(Problem requirements):
Count the lines in the rows below that contain the string "JSON". Reply with the number only.

(Data under study):
+++

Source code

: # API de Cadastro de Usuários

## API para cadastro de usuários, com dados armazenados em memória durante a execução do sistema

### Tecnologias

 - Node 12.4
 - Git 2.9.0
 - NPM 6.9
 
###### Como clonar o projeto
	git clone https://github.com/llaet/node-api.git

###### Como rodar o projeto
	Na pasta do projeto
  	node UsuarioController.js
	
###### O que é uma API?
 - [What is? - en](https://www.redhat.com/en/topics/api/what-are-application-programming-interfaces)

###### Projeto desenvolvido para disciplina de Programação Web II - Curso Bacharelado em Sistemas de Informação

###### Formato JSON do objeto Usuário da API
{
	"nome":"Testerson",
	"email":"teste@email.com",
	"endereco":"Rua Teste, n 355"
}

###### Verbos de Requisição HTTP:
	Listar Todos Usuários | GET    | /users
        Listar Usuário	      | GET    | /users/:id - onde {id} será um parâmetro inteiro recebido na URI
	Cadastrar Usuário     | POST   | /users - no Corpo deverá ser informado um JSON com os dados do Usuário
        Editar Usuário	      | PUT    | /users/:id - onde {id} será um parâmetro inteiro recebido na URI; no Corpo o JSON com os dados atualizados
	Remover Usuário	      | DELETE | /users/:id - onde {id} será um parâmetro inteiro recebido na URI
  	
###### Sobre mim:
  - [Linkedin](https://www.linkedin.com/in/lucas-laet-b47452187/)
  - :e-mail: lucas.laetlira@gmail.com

+++

(Answer):
3